When I proposed a way to organise things, it started to make sense. There were pushbacks, of course; scientists are quite proud and competitive, and I was a nobody. But my analysis held. My hypothesis held. When other people started analysing different kinds of data – like proteomics and metabolomics – the hypothesis held.
And then I received my first and only Top-Secret email. NASA checked, and there were no blood data from these mice. They are too small, and it is too messy to try to take blood from mice in space. But astronauts do it all the time, and they asked if having access to astronaut data would help. Of course it did. Still today I cannot tell anyone the specifics of the data I saw; it is too easy to link it to specific astronauts.
We continued to write the paper, we finished it, we sent it to the New England Journal of Medicine, the highest-impact-factor scientific journal, and we were desk rejected. They had not even read it. We sent it to Science, and we got to the review process.
Science is one of the major scientific journals; being in a position to try to be published there was already a major achievement in my career. We were rejected.
The critiques were strong and detailed.
We rewrote most of the article, reorganised the figures, and the supervisors of the project were able to add gene expression data from the NASA Twin Study that corroborated our hypothesis. We decided to send it to CELL, and by luck these pushbacks made the publication date close to the anniversary of the 20 years of the International Space Station.

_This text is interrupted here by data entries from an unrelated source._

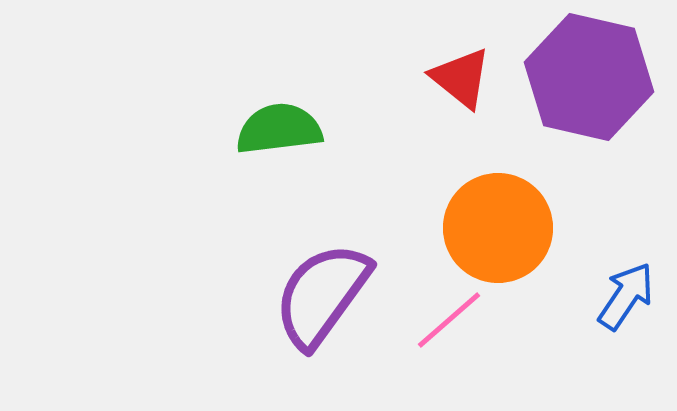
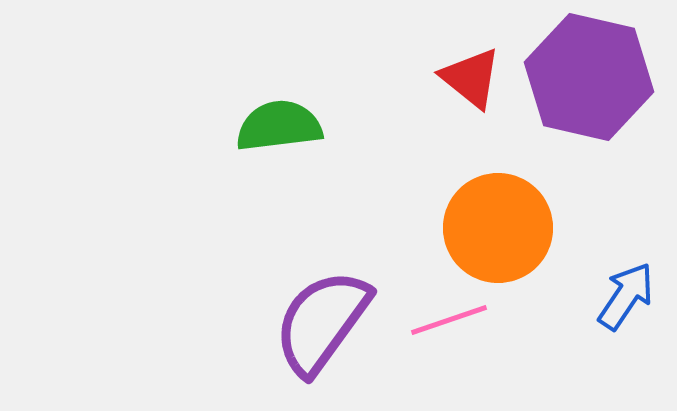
red triangle: moved 10 px right
green semicircle: moved 3 px up
purple semicircle: moved 27 px down
pink line: rotated 22 degrees clockwise
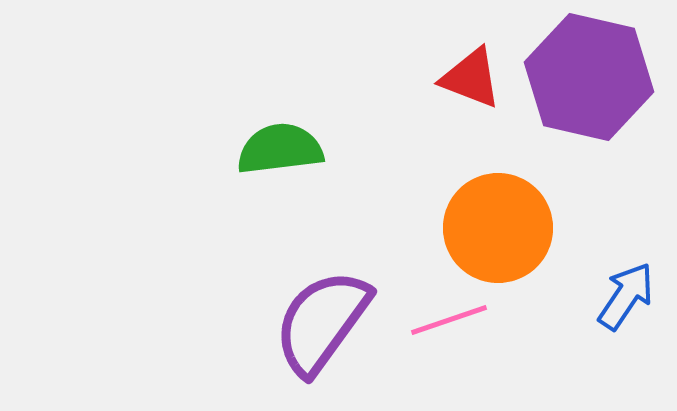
red triangle: rotated 18 degrees counterclockwise
green semicircle: moved 1 px right, 23 px down
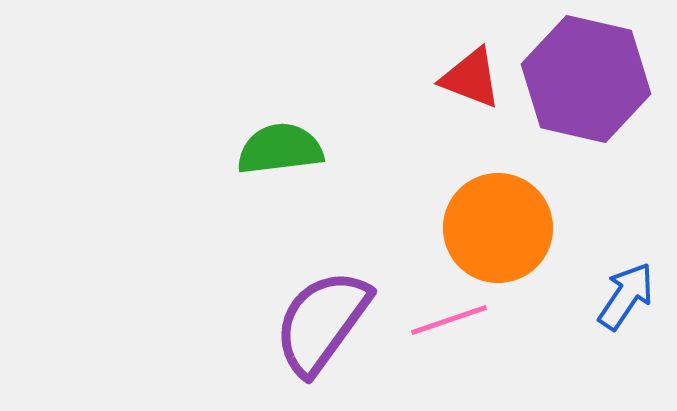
purple hexagon: moved 3 px left, 2 px down
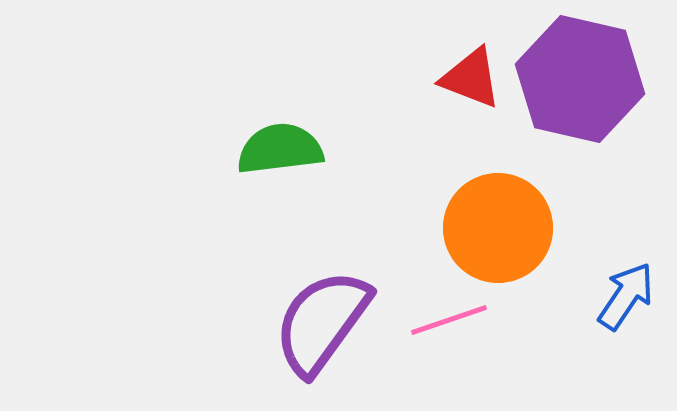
purple hexagon: moved 6 px left
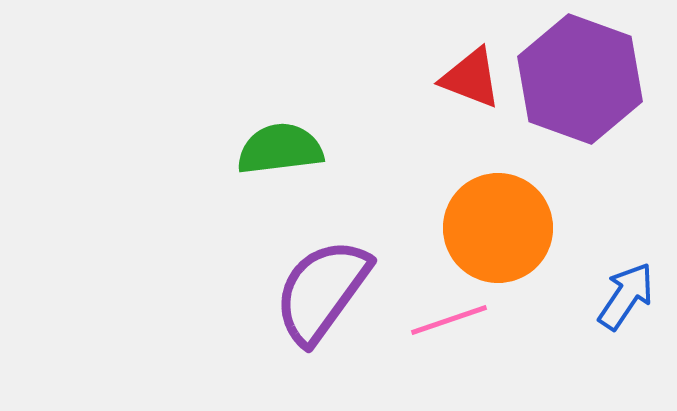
purple hexagon: rotated 7 degrees clockwise
purple semicircle: moved 31 px up
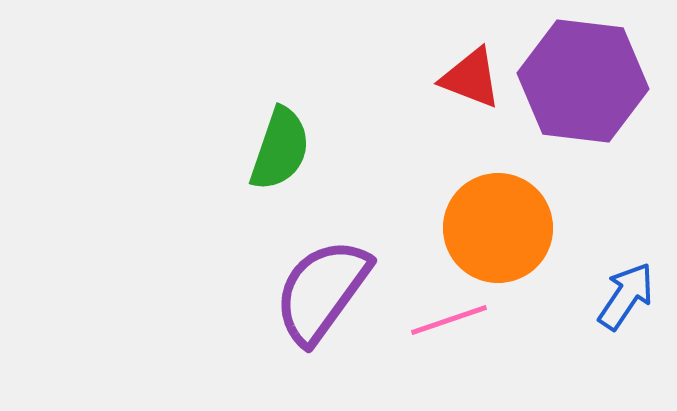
purple hexagon: moved 3 px right, 2 px down; rotated 13 degrees counterclockwise
green semicircle: rotated 116 degrees clockwise
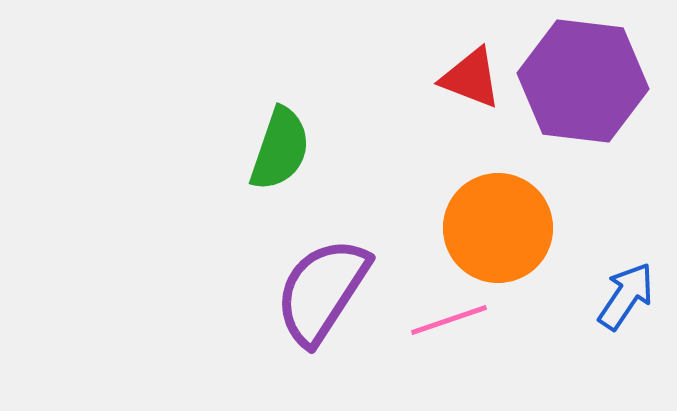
purple semicircle: rotated 3 degrees counterclockwise
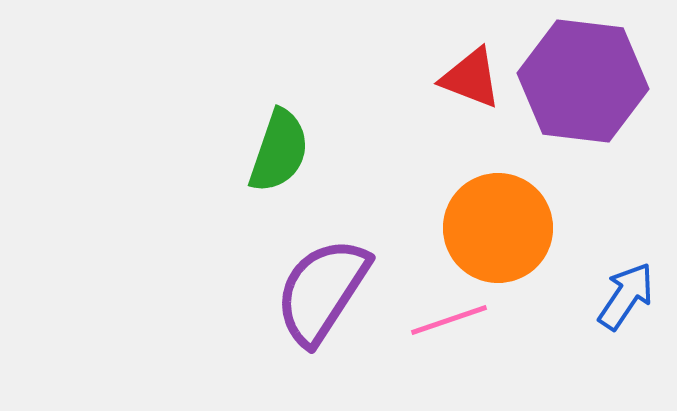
green semicircle: moved 1 px left, 2 px down
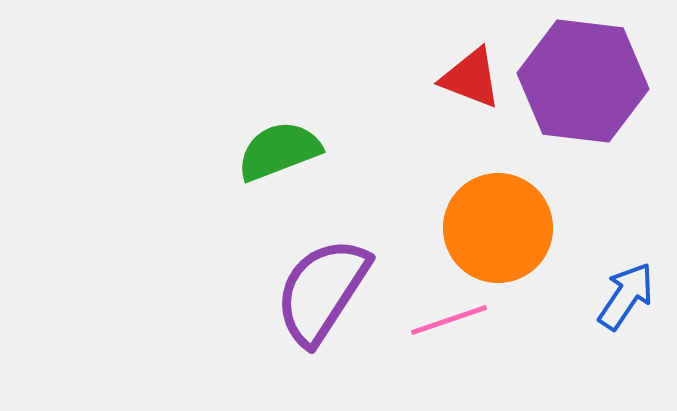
green semicircle: rotated 130 degrees counterclockwise
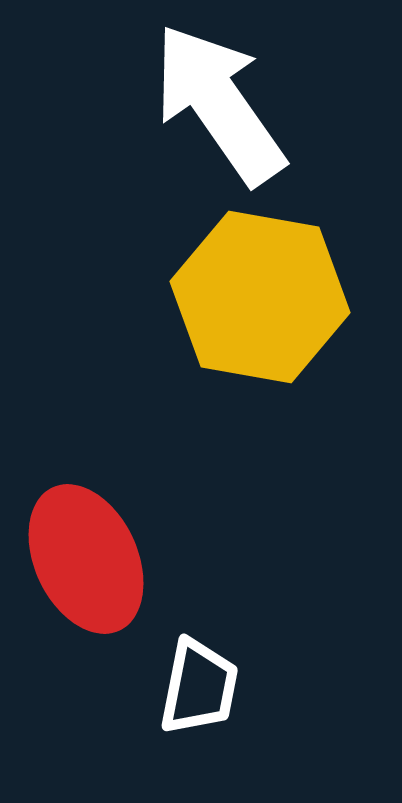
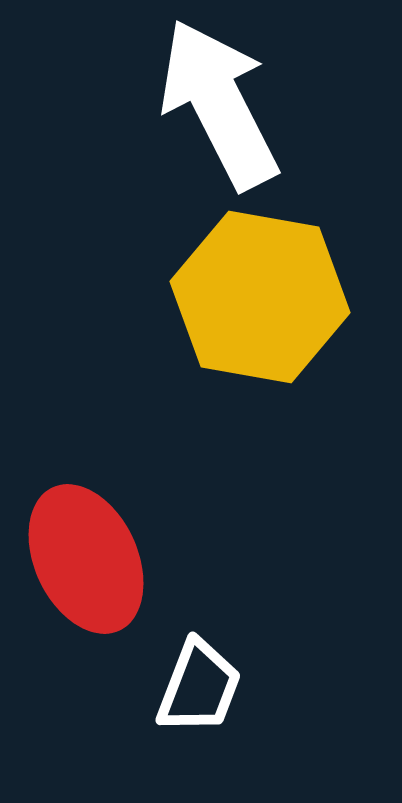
white arrow: rotated 8 degrees clockwise
white trapezoid: rotated 10 degrees clockwise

After some back and forth, CELL decided not only to accept the article but also to do a whole special edition commemorating the ISS anniversary and to put the article on their cover of the November 2020 edition.

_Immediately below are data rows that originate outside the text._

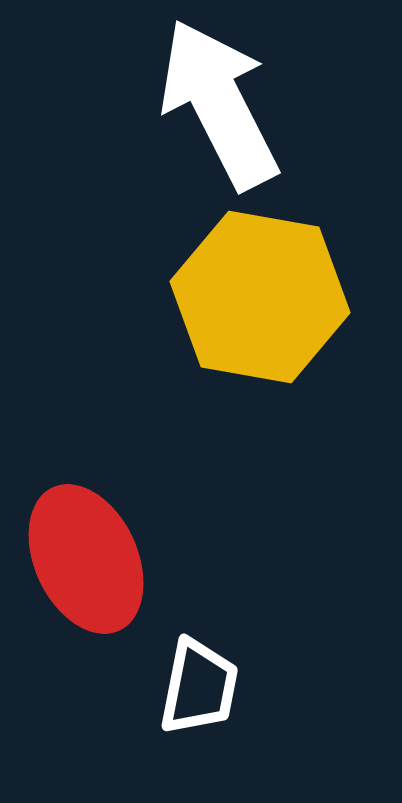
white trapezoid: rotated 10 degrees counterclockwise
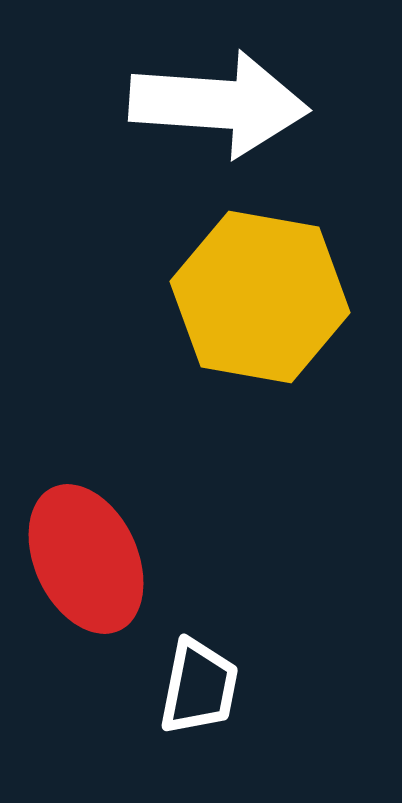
white arrow: rotated 121 degrees clockwise
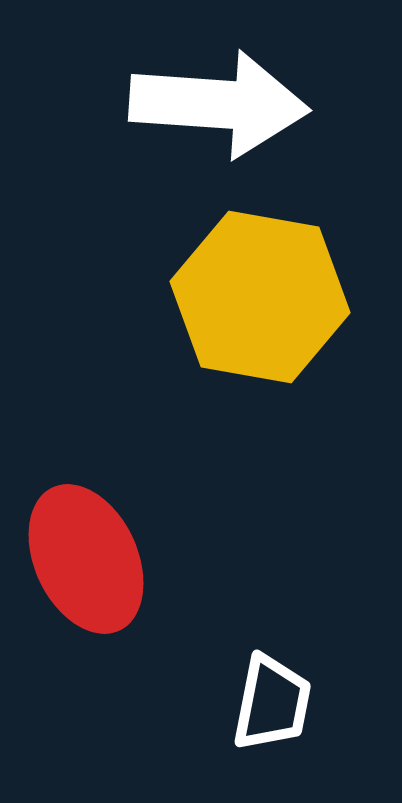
white trapezoid: moved 73 px right, 16 px down
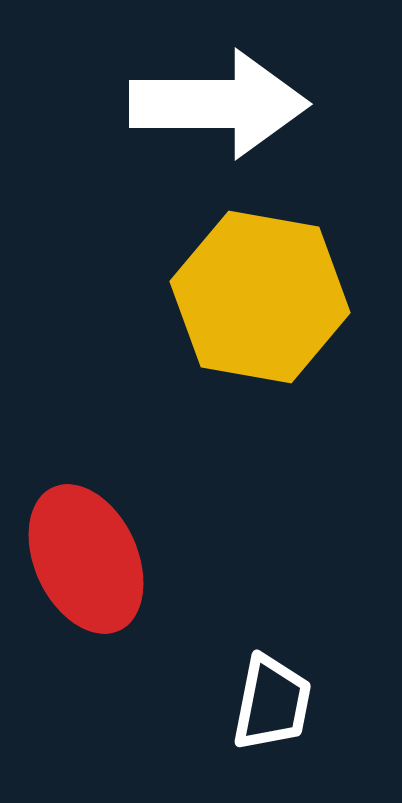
white arrow: rotated 4 degrees counterclockwise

I called my family the moment I heard of it; I was so agitated they were worried I was going to have a heart attack.
It was three years of hard work for free, most of it on my weekends and free time. It was a side project when it started. It changed my life.
A little after that I became a lecturer, first at the University of Staffordshire and now at the University of Salford. I became an adjunct professor at the International Space University, I helped to found and lead a Topical Team in Space Omics funded by the European Space Agency, and I was accepted into the NASA STAR training program and have a diploma to show for it.
So yes, I think it is fair enough to call myself a Space Biologist nowadays.
People normally don’t tell you the hard parts, the failures in the process. The nights before presentations when I could not sleep, afraid that people would see something wrong in my hypotheses or analysis and the whole castle would crumble. The difficulties of doing that as an immigrant. All the times the situation stood on a knife edge.
I had support, I was lucky, and I was as prepared as I could be. When a chance presented itself to me, I took it the best I could. Maybe something similar but better will happen with you. I hope it will.